O nome nasce do monte. Mas a degradação é tão notória que, não sendo alvo de intervenção, não irá demorar muito tempo até que a destruição total seja consumada. Ainda assim, entre ruínas, lixo e silêncio, persiste uma estranha beleza.
Ainda é possível lá chegar e estacionar na entrada. Porém, com a intempérie deste inverno - havia árvores caídas sobre as paredes -, e a continuação da degradação do lugar, o acesso, mesmo de moto, vai ser cada vez mais difícil.
Há sítios onde o tempo não se limita a passar, permanece como memória e como alerta. A 5.ª Bateria das Raposeiras, erguida entre finais do século 19 e início de 20, no alto da Trafaria, é um desses lugares suspensos entre o esquecimento e a quietude.
Integrada no sistema defensivo do Campo Entrincheirado de Lisboa, fazia parte do conjunto de baterias costeiras destinadas a proteger a barra do Tejo e a entrada marítima da capital, cruzando fogo com o Forte do Bom Sucesso, em Belém.
Também conhecida como Bateria Infante D. Manuel, ocupava um lugar estratégico no monte da Raposeira, dominando a paisagem entre o Tejo e o Atlântico, apoiando ainda a defesa do Bugio e da frente atlântica da Caparica.
O complexo militar articulava-se com o Forte da Trafaria, o reduto da Alpena - para visitar um dia destes -, e uma antiga estrada militar construída em 1890, formando uma rede defensiva que vigiava o horizonte marítimo de Lisboa.
Hoje, sobrevivem as três imponentes peças Krupp de 150 mm, fundidas em Essen, Alemanha, entre 1904 e 1907. Cada canhão, com quase oito toneladas, disparava projéteis de mais de quarenta quilos a dezenas de quilómetros de distância.

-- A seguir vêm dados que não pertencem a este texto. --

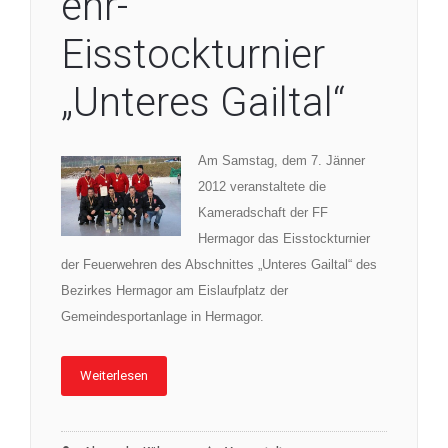
ehr-
Eisstockturnier
„Unteres Gailtal“
Am Samstag, dem 7. Jänner
2012 veranstaltete die
Kameradschaft der FF
Hermagor das Eisstockturnier
der Feuerwehren des Abschnittes „Unteres Gailtal“ des
Bezirkes Hermagor am Eislaufplatz der
Gemeindesportanlage in Hermagor.
Weiterlesen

Exigia uma equipa de nove homens para alimentar o ritmo metálico da artilharia. São agora peças mudas apontados para uma paisagem sobre a Trafaria, outrora estância balnear frequentada pela rainha D. Amélia.
Entre muralhas de defesa e ecos de treinos, a bateria foi também território de inovação tecnológica e de modernidade. Foi neste lugar que se realizaram algumas das primeiras experiências de telegrafia sem fios em Portugal.
Hoje, o cenário é de abandono e degradação contínua. Desde a desocupação militar, iniciada nos anos 1980 e concluída definitivamente na década de 1990, as construções foram entregues ao tempo e ao vandalismo.
Muitos dos subterrâneos permanecem ocultos sob a vegetação, os edifícios deterioram-se lentamente, e os graffitis cobrem paredes onde outrora ecoavam ordens militares e exercícios de tiro que faziam estremecer as janelas da Trafaria.
A 5.ª Bateria das Raposeiras continua a guardar a memória da defesa de Lisboa, da engenharia militar oitocentista e dos primeiros passos das telecomunicações portuguesas. É um lugar de património esquecido, de onde, porém, a paisagem ímpar apaixona.
A panorâmica, hoje algo oculta pelo crescimento selvagem da vegetação, é um dos aspectos mais atraentes do sítio. Outro, é o silêncio que acompanha o olhar sobre a porta do Tejo.